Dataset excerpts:

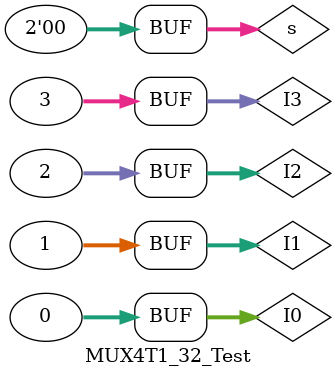
<source format=v>
`timescale 1ns / 1ps


module MUX4T1_32_Test;

	// Inputs
	reg [1:0] s;
	reg [31:0] I0;
	reg [31:0] I1;
	reg [31:0] I2;
	reg [31:0] I3;

	// Outputs
	wire [31:0] o;

	// Instantiate the Unit Under Test (UUT)
	MUX4T1_32 uut (
		.s(s), 
		.I0(I0), 
		.I1(I1), 
		.I2(I2), 
		.I3(I3), 
		.o(o)
	);

	initial begin
		// Initialize Inputs
		s = 0;
		I0 = 0;
		I1 = 1;
		I2 = 2;
		I3 = 3;
		#100;
		s = 1;
		#100;
		s = 2;
		#100;
		s = 3;
		#100;
		s = 0;
	end
      
endmodule


</source>
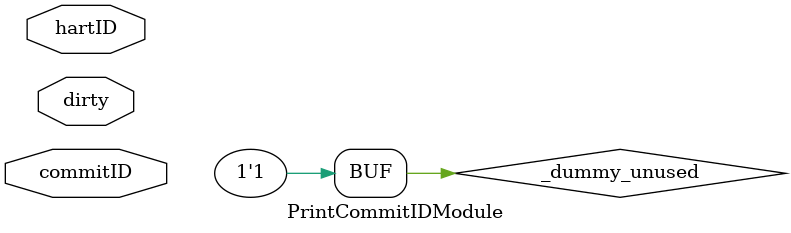
<source format=v>

module PrintCommitIDModule(
  input [5:0] hartID,
  input [39:0] commitID,
  input dirty
);
  wire _dummy_unused = 1'b1;
`ifndef SYNTHESIS
  initial begin
    $fwrite(32'h80000001, "Core %d's Commit SHA is: %h, dirty: %d\n", hartID, commitID, dirty);
  end
`endif

endmodule

</source>
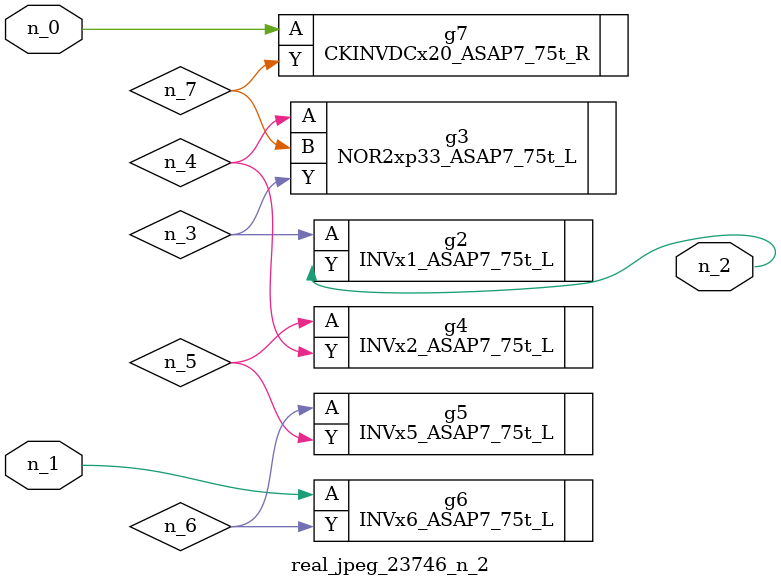
<source format=v>
module real_jpeg_23746_n_2 (n_1, n_0, n_2);

input n_1;
input n_0;

output n_2;

wire n_5;
wire n_4;
wire n_6;
wire n_7;
wire n_3;

CKINVDCx20_ASAP7_75t_R g7 ( 
.A(n_0),
.Y(n_7)
);

INVx6_ASAP7_75t_L g6 ( 
.A(n_1),
.Y(n_6)
);

INVx1_ASAP7_75t_L g2 ( 
.A(n_3),
.Y(n_2)
);

NOR2xp33_ASAP7_75t_L g3 ( 
.A(n_4),
.B(n_7),
.Y(n_3)
);

INVx2_ASAP7_75t_L g4 ( 
.A(n_5),
.Y(n_4)
);

INVx5_ASAP7_75t_L g5 ( 
.A(n_6),
.Y(n_5)
);


endmodule
</source>
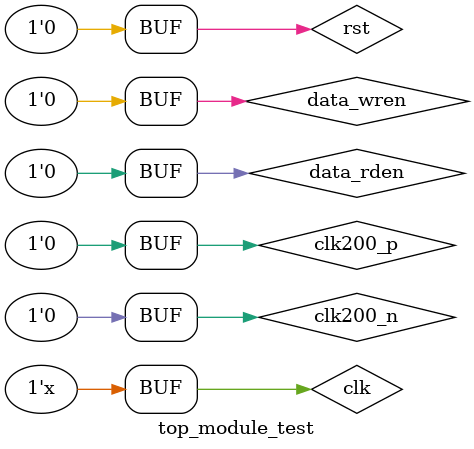
<source format=v>
`timescale 1ns / 1ps


module top_module_test;

	// Inputs
	reg clk;
	reg rst;
	reg data_wren;
	reg data_rden;
	reg clk200_p;
	reg clk200_n;

	// Outputs
	wire [12:0] ddr2_a;
	wire [1:0] ddr2_ba;
	wire ddr2_ras_n;
	wire ddr2_cas_n;
	wire ddr2_we_n;
	wire [0:0] ddr2_cs_n;
	wire [0:0] ddr2_odt;
	wire [0:0] ddr2_cke;
	wire [7:0] ddr2_dm;
	wire phy_init_done;
	wire [1:0] ddr2_ck;
	wire [1:0] ddr2_ck_n;

	// Bidirs
	wire [63:0] ddr2_dq;
	wire [7:0] ddr2_dqs;
	wire [7:0] ddr2_dqs_n;

	// Instantiate the Unit Under Test (UUT)
	top_module uut (
		.clk(clk), 
		.rst(rst), 
		.data_wren(data_wren), 
		.data_rden(data_rden), 
		.ddr2_dq(ddr2_dq), 
		.ddr2_a(ddr2_a), 
		.ddr2_ba(ddr2_ba), 
		.ddr2_ras_n(ddr2_ras_n), 
		.ddr2_cas_n(ddr2_cas_n), 
		.ddr2_we_n(ddr2_we_n), 
		.ddr2_cs_n(ddr2_cs_n), 
		.ddr2_odt(ddr2_odt), 
		.ddr2_cke(ddr2_cke), 
		.ddr2_dm(ddr2_dm), 
		.clk200_p(clk200_p), 
		.clk200_n(clk200_n), 
		.phy_init_done(phy_init_done), 
		.ddr2_dqs(ddr2_dqs), 
		.ddr2_dqs_n(ddr2_dqs_n), 
		.ddr2_ck(ddr2_ck), 
		.ddr2_ck_n(ddr2_ck_n)
	);

	initial begin
		// Initialize Inputs
		clk = 0;
		rst = 1;
		data_wren = 0;
		data_rden = 0;
		clk200_p = 0;
		clk200_n = 0;

		// Wait 100 ns for global reset to finish
		#100;
        rst = 0;
		
		#20
		data_wren = 1;
		#100
		data_wren = 0;
		#60
		data_wren = 1;
		#500
		data_wren = 0;
		data_rden = 0;
		#100
		data_rden = 1;
		#1700
		data_rden = 0;
		// Add stimulus here

	end
	
	always begin
		#10 clk = !clk;
	end
      
endmodule


</source>
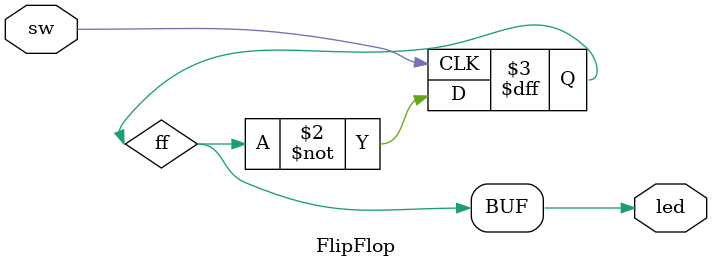
<source format=v>
module FlipFlop(sw, led);
	input sw;
	output led;
	reg ff;
	
	always @(posedge sw) begin
		ff=~ff;
	end
	assign led=ff;
endmodule
</source>
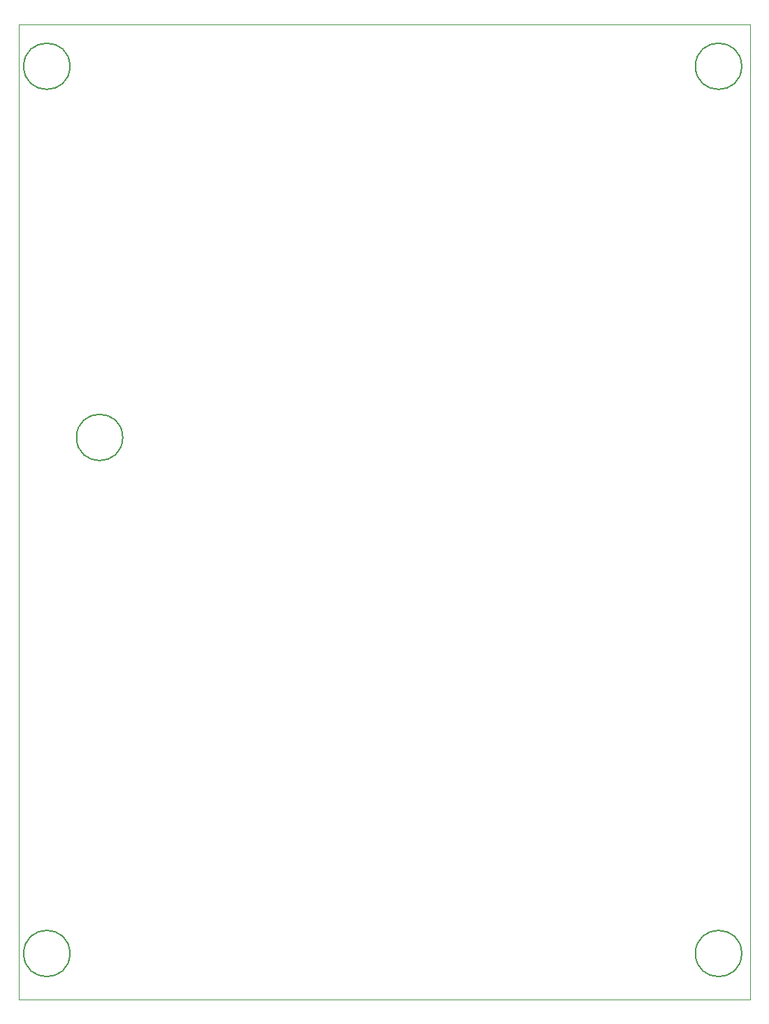
<source format=gbr>
%TF.GenerationSoftware,KiCad,Pcbnew,7.0.9-7.0.9~ubuntu22.04.1*%
%TF.CreationDate,2024-01-06T12:21:40-05:00*%
%TF.ProjectId,coleco_original,636f6c65-636f-45f6-9f72-6967696e616c,DEV*%
%TF.SameCoordinates,Original*%
%TF.FileFunction,Other,Comment*%
%FSLAX46Y46*%
G04 Gerber Fmt 4.6, Leading zero omitted, Abs format (unit mm)*
G04 Created by KiCad (PCBNEW 7.0.9-7.0.9~ubuntu22.04.1) date 2024-01-06 12:21:40*
%MOMM*%
%LPD*%
G01*
G04 APERTURE LIST*
%ADD10C,0.150000*%
%TA.AperFunction,Profile*%
%ADD11C,0.100000*%
%TD*%
G04 APERTURE END LIST*
D10*
%TO.C,H5*%
X169551000Y-60489400D02*
G75*
G03*
X169551000Y-60489400I-2800000J0D01*
G01*
%TO.C,H2*%
X88118600Y-167956800D02*
G75*
G03*
X88118600Y-167956800I-2800000J0D01*
G01*
%TO.C,H3*%
X94519400Y-105447400D02*
G75*
G03*
X94519400Y-105447400I-2800000J0D01*
G01*
%TO.C,H4*%
X88118600Y-60489400D02*
G75*
G03*
X88118600Y-60489400I-2800000J0D01*
G01*
%TO.C,H1*%
X169551000Y-167956800D02*
G75*
G03*
X169551000Y-167956800I-2800000J0D01*
G01*
%TD*%
D11*
X81915000Y-55434800D02*
X170611800Y-55434800D01*
X170611800Y-173494000D01*
X81915000Y-173494000D01*
X81915000Y-55434800D01*
M02*

</source>
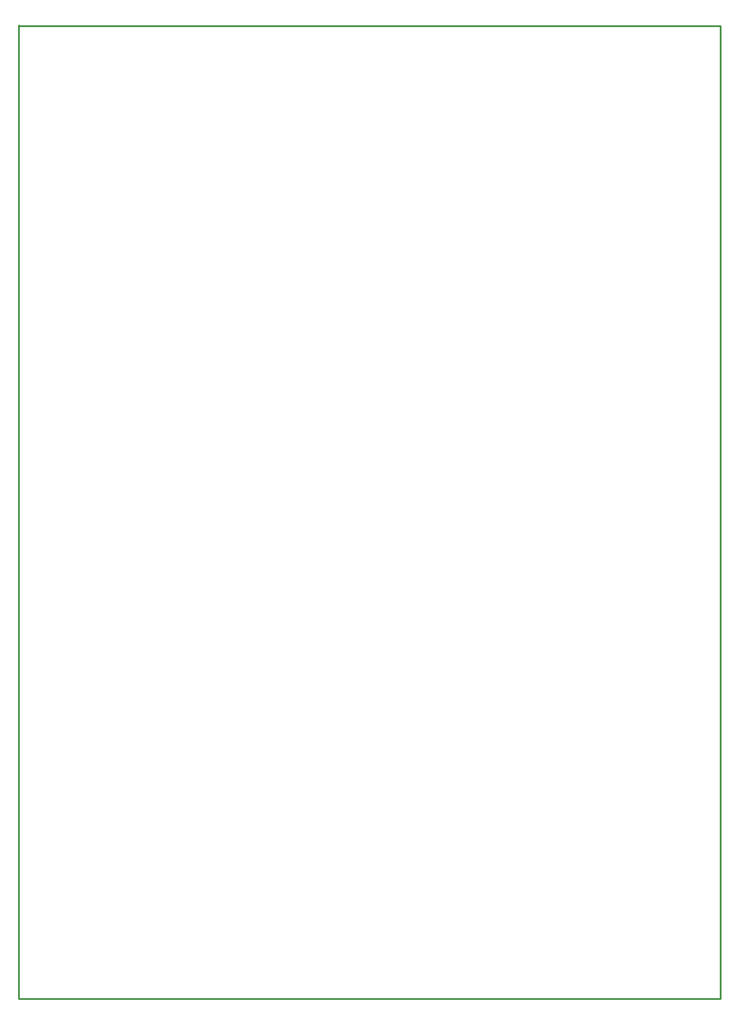
<source format=gm1>
G04*
G04 #@! TF.GenerationSoftware,Altium Limited,Altium Designer,21.3.2 (30)*
G04*
G04 Layer_Color=16711935*
%FSLAX24Y24*%
%MOIN*%
G70*
G04*
G04 #@! TF.SameCoordinates,7650AEDF-855E-494F-9EC9-4397D0FFA18E*
G04*
G04*
G04 #@! TF.FilePolarity,Positive*
G04*
G01*
G75*
%ADD15C,0.0100*%
D15*
X25660D01*
X38900D01*
X38920Y20D01*
Y53830D01*
X38900Y53850D02*
X38920Y53830D01*
X50Y53850D02*
X38900D01*
X0Y53900D02*
X50Y53850D01*
X0Y53700D02*
Y53900D01*
Y0D02*
Y53700D01*
M02*

</source>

> _Task description_: Wherever the string "Under" appears in a line above, copy that line.

> _Answer area_:
	// Instantiate the Unit Under Test (UUT)
	// Instantiate the Unit Under Test (UUT)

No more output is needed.